Disparity in testing numbers and in the testing information each state releases can lead to confusion among health experts about where hotspots are actually located, and could contribute to New York’s disproportionately high number of positive cases. But for New York as a state, the high volume of testing it has managed to perform has provided the state with valuable data to help inform decision making. Recently, as the state prepares for the surge of patients that will overwhelm current hospital capacity, Cuomo provided updated estimates on necessary hospital beds and ventilators based on that data as the rate of new cases clearly increased.

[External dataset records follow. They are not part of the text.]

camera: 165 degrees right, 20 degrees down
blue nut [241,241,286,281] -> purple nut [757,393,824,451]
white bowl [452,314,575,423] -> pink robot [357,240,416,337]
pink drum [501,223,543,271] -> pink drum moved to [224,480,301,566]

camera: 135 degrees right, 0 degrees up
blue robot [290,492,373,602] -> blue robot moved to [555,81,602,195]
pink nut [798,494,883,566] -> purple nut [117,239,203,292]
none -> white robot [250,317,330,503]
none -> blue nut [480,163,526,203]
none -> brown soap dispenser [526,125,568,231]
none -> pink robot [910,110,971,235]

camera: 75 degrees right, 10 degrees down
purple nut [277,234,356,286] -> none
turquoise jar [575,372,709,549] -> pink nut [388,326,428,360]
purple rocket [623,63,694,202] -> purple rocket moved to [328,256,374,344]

As the situation grows more dire, perhaps that flexibility that Birkhead spoke of should have come early in the game, with Cuomo choosing to impose stricter mandates than existing plans may have suggested.

 

Corrections: This article originally misstated the number of ventilators New York has stored, when Washington state issued a stay-at-home order and the date the WHO declared a pandemic. A previous version of this story incorrectly described Stu Sherman's role with the 2015 task force on ventilators.

Clarification: This article has been updated to reflect that the 2006 pandemic plan contained some outdated information about the stages of a pandemic, but which did not affect the overall recommendations of when intervention should be taken based on descriptions of the updated stages.